Your primary health professional might suggest that you see a doctor who specializes in vein conditions, called a phlebologist or vascular surgeon, or a doctor who treats skin conditions, called a dermatologist or dermatology surgeon.

Here are ways to prepare for your appointment.

What you can do

Make a list of:

  • Your symptoms, including any that may not seem linked to varicose veins, and when they began.
  • Important personal information, including a family history of varicose veins or spider veins.
  • All medicines, vitamins or supplements you take, including doses.
  • Questions to ask your healthcare professional.

Some basic questions to ask include:

  • What's the most likely cause of my symptoms?
  • What else could cause my varicose veins?
  • What tests will I need?
  • What treatment do you suggest?
  • How can I best manage varicose veins along with other health conditions I have?
  • Do I need to restrict any activities?
  • Are there any brochures or other printed materials I can have?
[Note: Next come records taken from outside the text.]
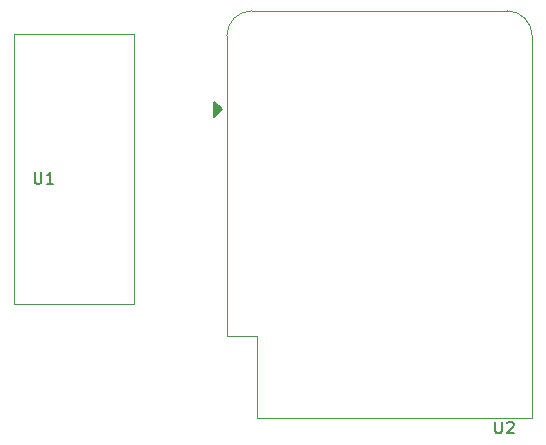
<source format=gbr>
%TF.GenerationSoftware,KiCad,Pcbnew,6.0.2+dfsg-1*%
%TF.CreationDate,2024-08-29T16:54:15+09:00*%
%TF.ProjectId,first,66697273-742e-46b6-9963-61645f706362,rev?*%
%TF.SameCoordinates,Original*%
%TF.FileFunction,Legend,Top*%
%TF.FilePolarity,Positive*%
%FSLAX46Y46*%
G04 Gerber Fmt 4.6, Leading zero omitted, Abs format (unit mm)*
G04 Created by KiCad (PCBNEW 6.0.2+dfsg-1) date 2024-08-29 16:54:15*
%MOMM*%
%LPD*%
G01*
G04 APERTURE LIST*
%ADD10C,0.150000*%
%ADD11C,0.120000*%
G04 APERTURE END LIST*
D10*
%TO.C,U2*%
X170313095Y-73442380D02*
X170313095Y-74251904D01*
X170360714Y-74347142D01*
X170408333Y-74394761D01*
X170503571Y-74442380D01*
X170694047Y-74442380D01*
X170789285Y-74394761D01*
X170836904Y-74347142D01*
X170884523Y-74251904D01*
X170884523Y-73442380D01*
X171313095Y-73537619D02*
X171360714Y-73490000D01*
X171455952Y-73442380D01*
X171694047Y-73442380D01*
X171789285Y-73490000D01*
X171836904Y-73537619D01*
X171884523Y-73632857D01*
X171884523Y-73728095D01*
X171836904Y-73870952D01*
X171265476Y-74442380D01*
X171884523Y-74442380D01*
%TO.C,U1*%
X131318095Y-52292380D02*
X131318095Y-53101904D01*
X131365714Y-53197142D01*
X131413333Y-53244761D01*
X131508571Y-53292380D01*
X131699047Y-53292380D01*
X131794285Y-53244761D01*
X131841904Y-53197142D01*
X131889523Y-53101904D01*
X131889523Y-52292380D01*
X132889523Y-53292380D02*
X132318095Y-53292380D01*
X132603809Y-53292380D02*
X132603809Y-52292380D01*
X132508571Y-52435238D01*
X132413333Y-52530476D01*
X132318095Y-52578095D01*
D11*
%TO.C,U2*%
X147575000Y-66210000D02*
X150115000Y-66210000D01*
X150115000Y-66210000D02*
X150115000Y-73110000D01*
X150115000Y-73110000D02*
X173435000Y-73110000D01*
X147575000Y-66210000D02*
X147575000Y-40780000D01*
X171315000Y-38650000D02*
X149705000Y-38650000D01*
X173435000Y-73110000D02*
X173435000Y-40780000D01*
X173435000Y-40780000D02*
G75*
G03*
X171305000Y-38650000I-2130002J-2D01*
G01*
X149705000Y-38650000D02*
G75*
G03*
X147575000Y-40780000I2J-2130002D01*
G01*
D10*
X146535000Y-46355000D02*
X146535000Y-47625000D01*
X146535000Y-47625000D02*
X147170000Y-46990000D01*
X147170000Y-46990000D02*
X146535000Y-46355000D01*
G36*
X147170000Y-46990000D02*
G01*
X146535000Y-47625000D01*
X146535000Y-46355000D01*
X147170000Y-46990000D01*
G37*
X147170000Y-46990000D02*
X146535000Y-47625000D01*
X146535000Y-46355000D01*
X147170000Y-46990000D01*
D11*
%TO.C,U1*%
X129540000Y-40640000D02*
X139700000Y-40640000D01*
X139700000Y-40640000D02*
X139700000Y-63500000D01*
X139700000Y-63500000D02*
X129540000Y-63500000D01*
X129540000Y-63500000D02*
X129540000Y-40640000D01*
%TD*%
M02*

</source>
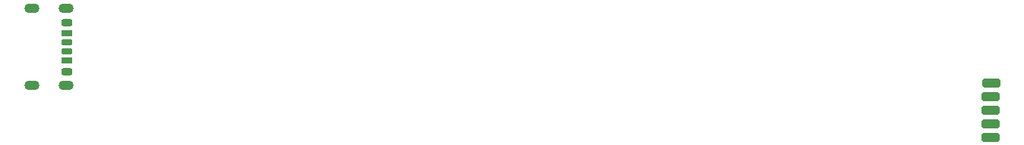
<source format=gbr>
%TF.GenerationSoftware,KiCad,Pcbnew,9.0.2*%
%TF.CreationDate,2025-06-09T13:52:28+08:00*%
%TF.ProjectId,WLED32Hub,574c4544-3332-4487-9562-2e6b69636164,rev?*%
%TF.SameCoordinates,Original*%
%TF.FileFunction,Paste,Top*%
%TF.FilePolarity,Positive*%
%FSLAX46Y46*%
G04 Gerber Fmt 4.6, Leading zero omitted, Abs format (unit mm)*
G04 Created by KiCad (PCBNEW 9.0.2) date 2025-06-09 13:52:28*
%MOMM*%
%LPD*%
G01*
G04 APERTURE LIST*
G04 Aperture macros list*
%AMRoundRect*
0 Rectangle with rounded corners*
0 $1 Rounding radius*
0 $2 $3 $4 $5 $6 $7 $8 $9 X,Y pos of 4 corners*
0 Add a 4 corners polygon primitive as box body*
4,1,4,$2,$3,$4,$5,$6,$7,$8,$9,$2,$3,0*
0 Add four circle primitives for the rounded corners*
1,1,$1+$1,$2,$3*
1,1,$1+$1,$4,$5*
1,1,$1+$1,$6,$7*
1,1,$1+$1,$8,$9*
0 Add four rect primitives between the rounded corners*
20,1,$1+$1,$2,$3,$4,$5,0*
20,1,$1+$1,$4,$5,$6,$7,0*
20,1,$1+$1,$6,$7,$8,$9,0*
20,1,$1+$1,$8,$9,$2,$3,0*%
G04 Aperture macros list end*
%ADD10RoundRect,0.250000X-0.750000X0.250000X-0.750000X-0.250000X0.750000X-0.250000X0.750000X0.250000X0*%
%ADD11RoundRect,0.175000X-0.425000X0.175000X-0.425000X-0.175000X0.425000X-0.175000X0.425000X0.175000X0*%
%ADD12RoundRect,0.190000X0.410000X-0.190000X0.410000X0.190000X-0.410000X0.190000X-0.410000X-0.190000X0*%
%ADD13RoundRect,0.200000X0.400000X-0.200000X0.400000X0.200000X-0.400000X0.200000X-0.400000X-0.200000X0*%
%ADD14RoundRect,0.175000X0.425000X-0.175000X0.425000X0.175000X-0.425000X0.175000X-0.425000X-0.175000X0*%
%ADD15RoundRect,0.190000X-0.410000X0.190000X-0.410000X-0.190000X0.410000X-0.190000X0.410000X0.190000X0*%
%ADD16RoundRect,0.200000X-0.400000X0.200000X-0.400000X-0.200000X0.400000X-0.200000X0.400000X0.200000X0*%
%ADD17O,1.700000X1.100000*%
G04 APERTURE END LIST*
D10*
%TO.C,J19*%
X193461000Y-48006000D03*
X193421000Y-49530000D03*
X193421000Y-51054000D03*
X193421000Y-52578000D03*
X193421000Y-54102000D03*
%TD*%
D11*
%TO.C,J1*%
X90456000Y-43486000D03*
D12*
X90456000Y-45506000D03*
D13*
X90456000Y-46736000D03*
D14*
X90456000Y-44486000D03*
D15*
X90456000Y-42466000D03*
D16*
X90456000Y-41236000D03*
D17*
X90376000Y-39666000D03*
X86576000Y-39666000D03*
X90376000Y-48306000D03*
X86576000Y-48306000D03*
%TD*%
M02*

</source>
What websites do you suggest?

What to expect from your doctor

Your health professional is likely to ask you questions, including:

  • When did you notice the varicose veins?
  • Do you have pain? If so, how bad is it?
  • What, if anything, seems to make your symptoms better?
  • Does anything seem to make your symptoms worse?

What you can do in the meantime

Before your appointment, you can begin self-care.

  • Try not to stand or sit in one position for a long time.
  • Raise your legs when you're seated.
  • Don't wear shoes that don't fit well or tight socks or stockings, other than compression stockings.